On August 9th & 10th of 2014, the Rocky Mountain Goat Alliance rallied the troops for a weekend of volunteering in the Madison Range of southwest Montana. For years, Montana’s mountain goat HD-326 has produced harvest successes below the states target of 80%. As harvest success often relates to mountain goat population size, Montana Fish, Wildlife and Parks worried the population had declined. The area under investigation currently offers six tags every year.
Three teams of Goat Alliance volunteers distributed themselves across the search area for a two day census. The terrain was steep, the temperatures were high, and the goats proved to be few and far between. We took advantage of the district’s towering peaks for optimal glassing. Two full days were spent scouring the landscape for the white ghosts. As the sun set on Sunday afternoon, our three search teams had documented a grand total of 21 mountain goats, a population far smaller than we anticipated.
The following week, Montana Fish, Wildlife & Parks took to the skies for an aerial, fixed-wing count to follow up our ground based efforts. After a thorough scanning of the district from above, they had only located a dozen animals. Needless to say, the area’s population of mountain goats was far smaller than previously documented in 2009.

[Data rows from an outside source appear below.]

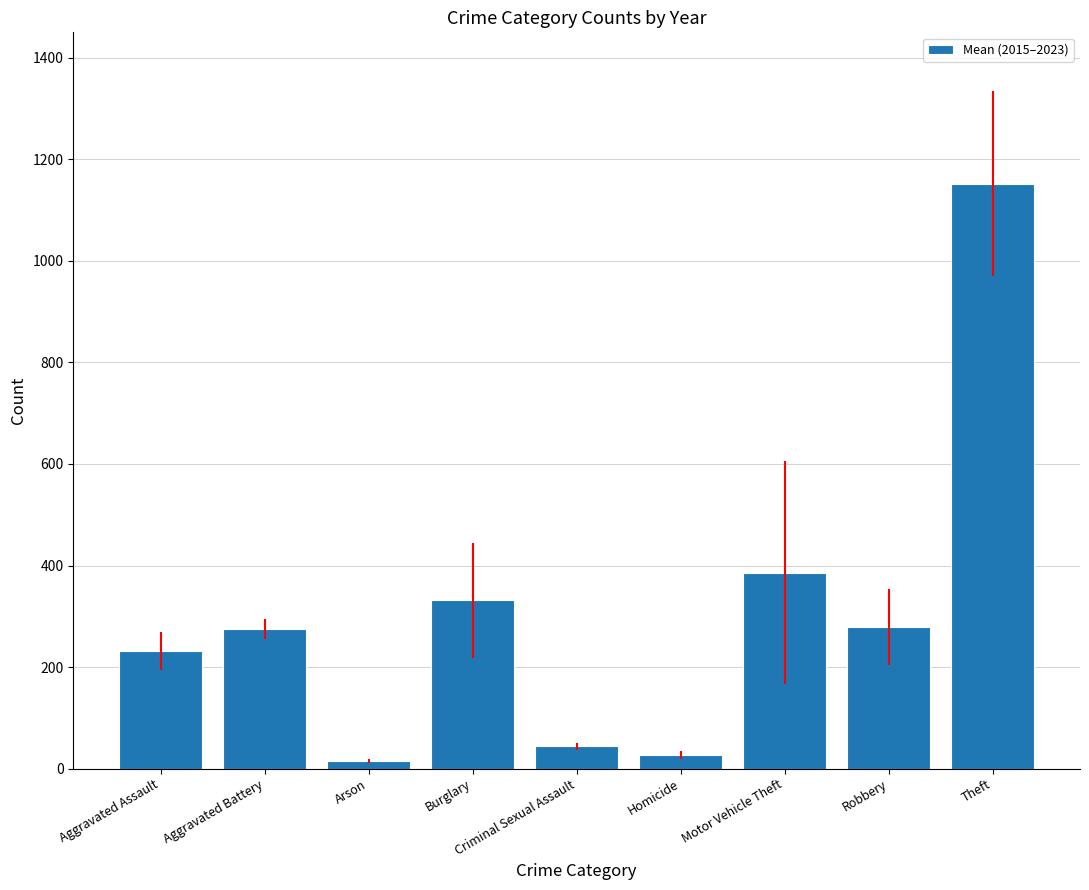

At which category does the chart reach its minimum across all series?

Arson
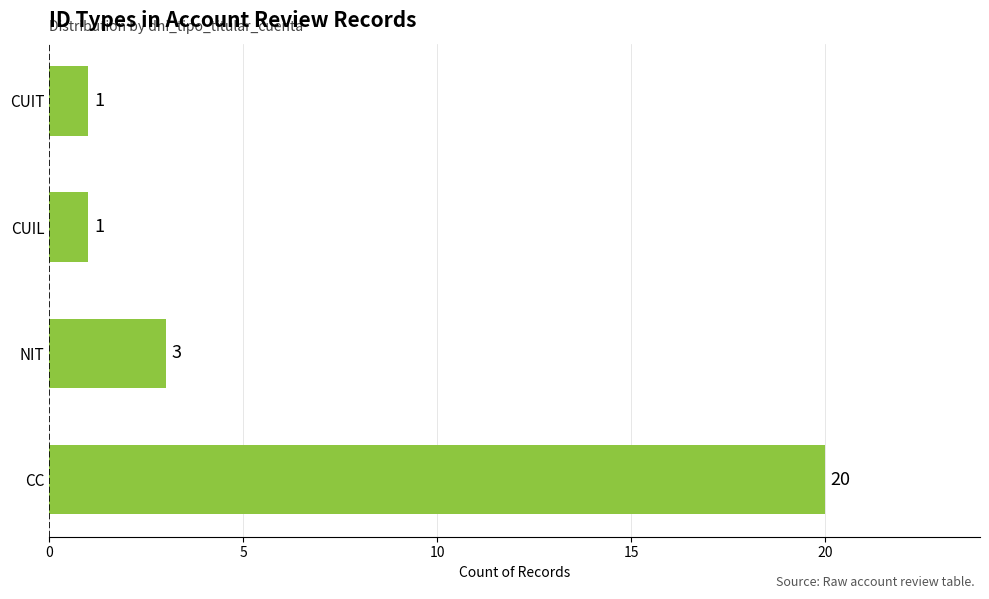

Reading bottom to top, list all the values displayed in this chart.

CC=20	NIT=3	CUIL=1	CUIT=1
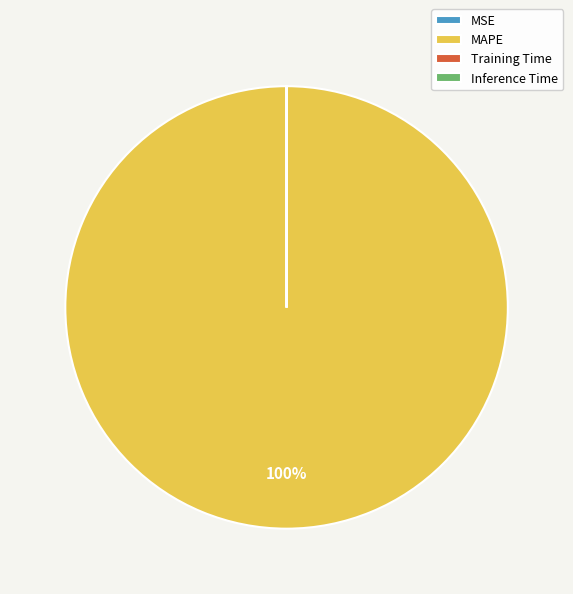

Does any single category account for the majority?

Yes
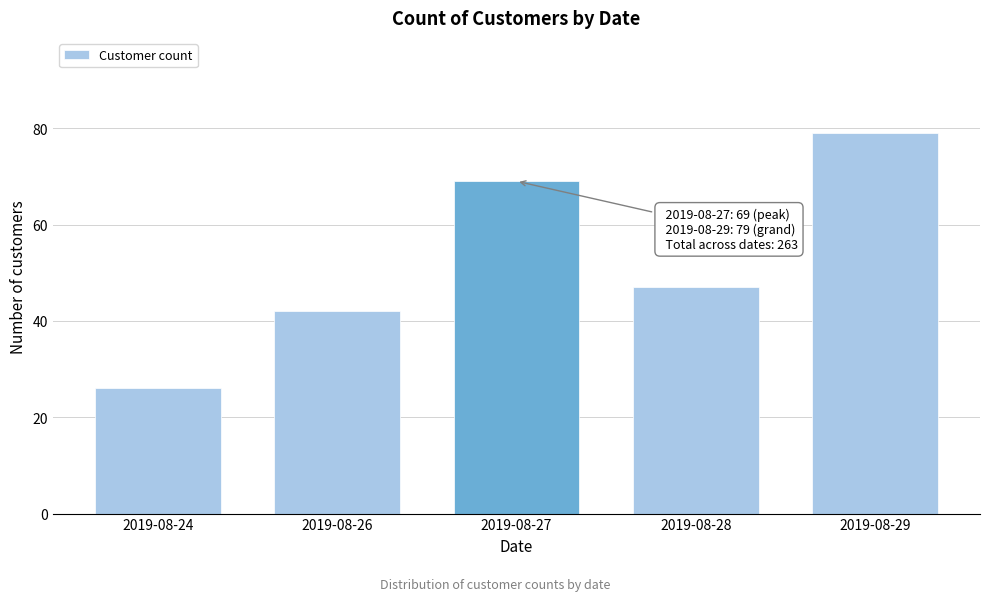

Reading left to right, extract all data points from this chart.

2019-08-24=26	2019-08-26=42	2019-08-27=69	2019-08-28=47	2019-08-29=79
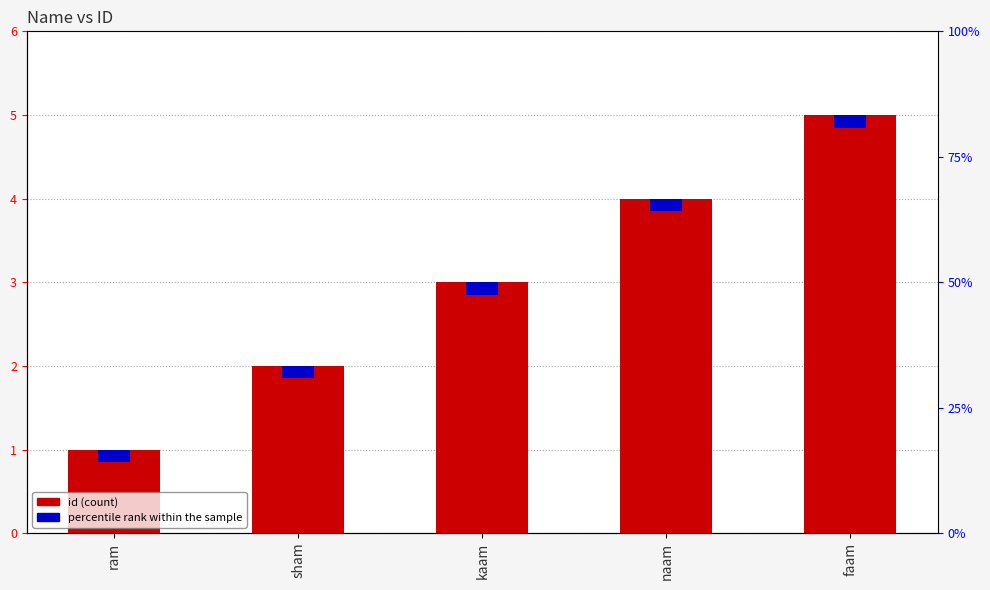

Reading right to left, transcribe all the data shown in this chart.

5	4	3	2	1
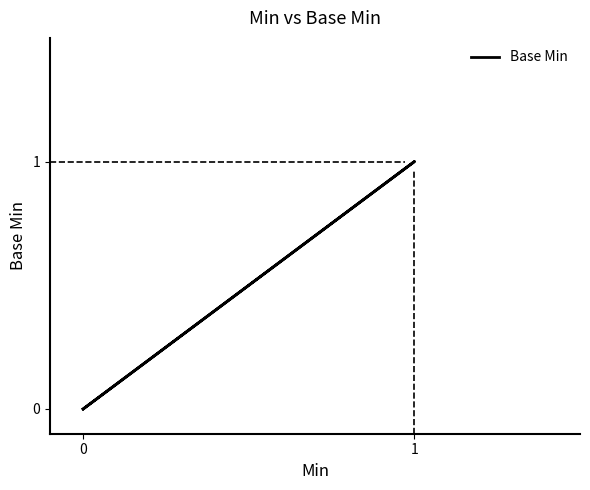

What is the maximum value shown in the chart?

1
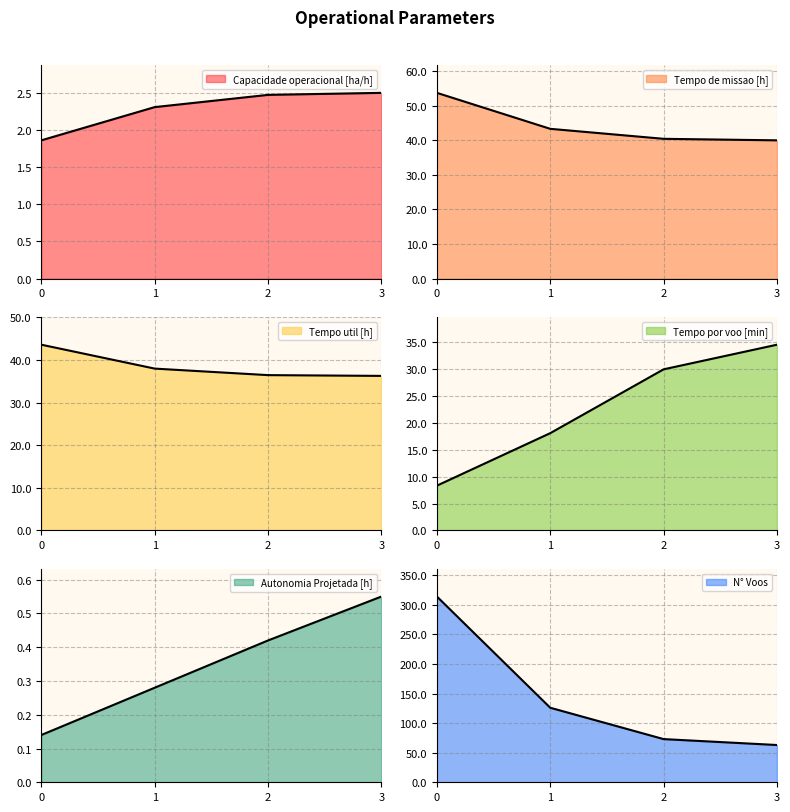

What is the sum of the Tempo por voo [min] values at 2 and 3?

64.5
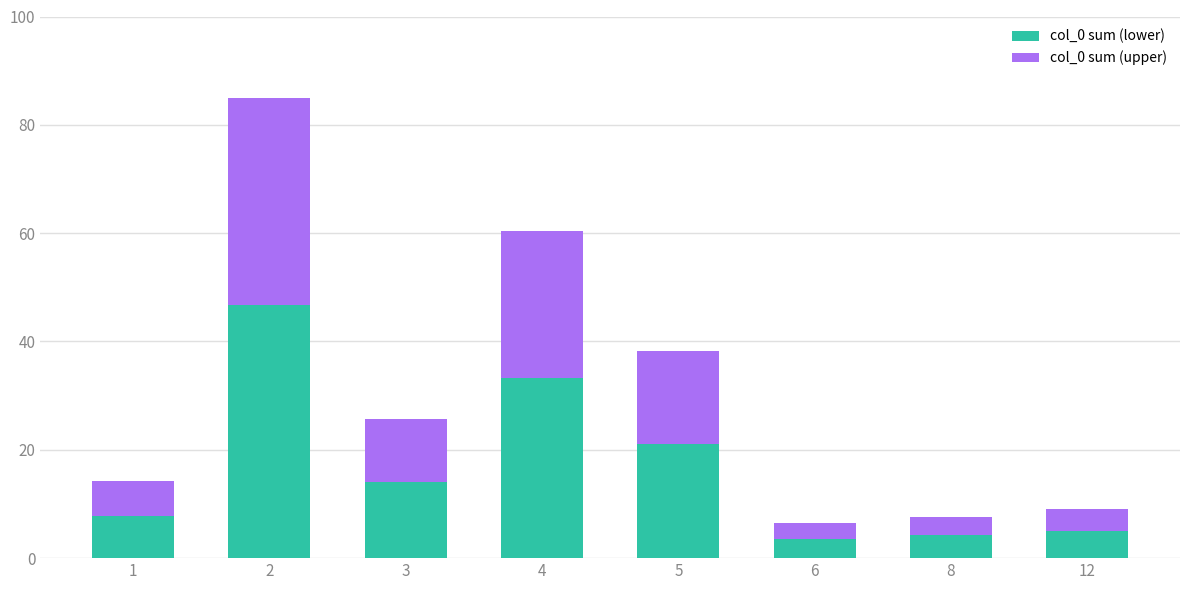

What is the sum of all col_0 sum (lower) values?

135.7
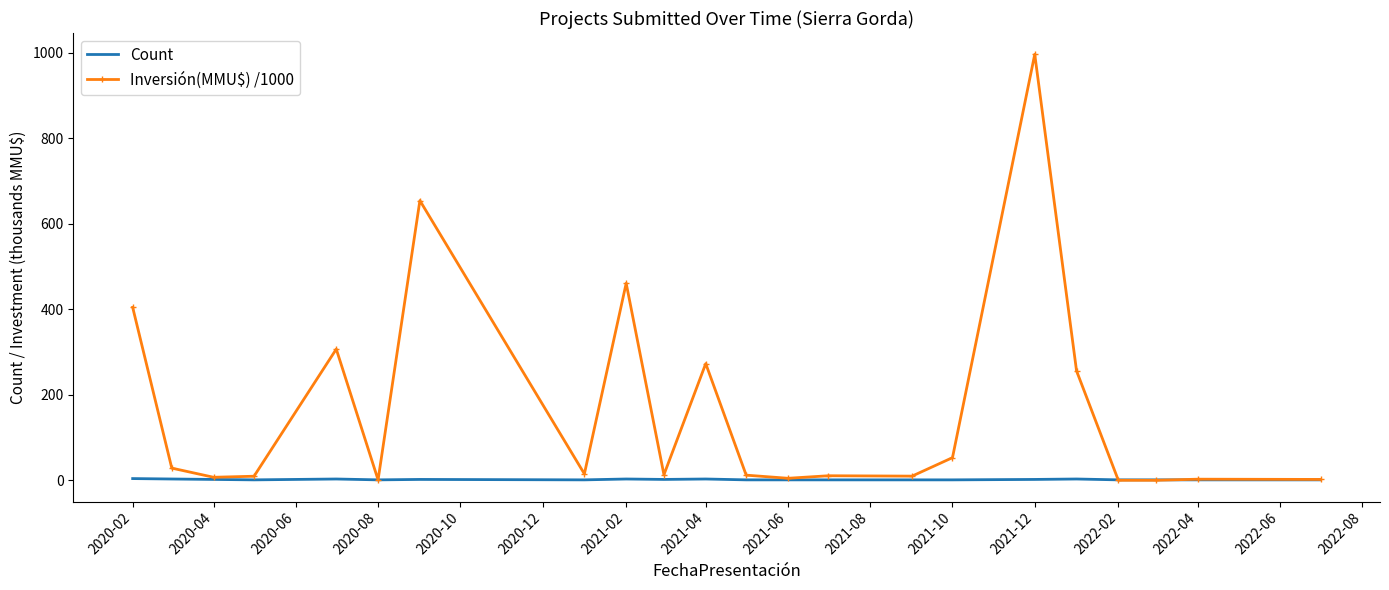

Which series has the widest spread of values?

Inversión(MMU$) /1000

The Madison range is divided into six hunting districts that, as a whole, make up a robust and growing population of mountain goats. The range was divided into smaller hunting districts years ago to distribute harvest across a larger area. In an effort to let the resident population of HD-326 grow, Montana Fish, Wildlife & Parks will likely reduce future hunting opportunities in the area. The Goat Alliance is in full support of the removal of hunting licenses and are proud to have been a part of the beginning of this population’s revival.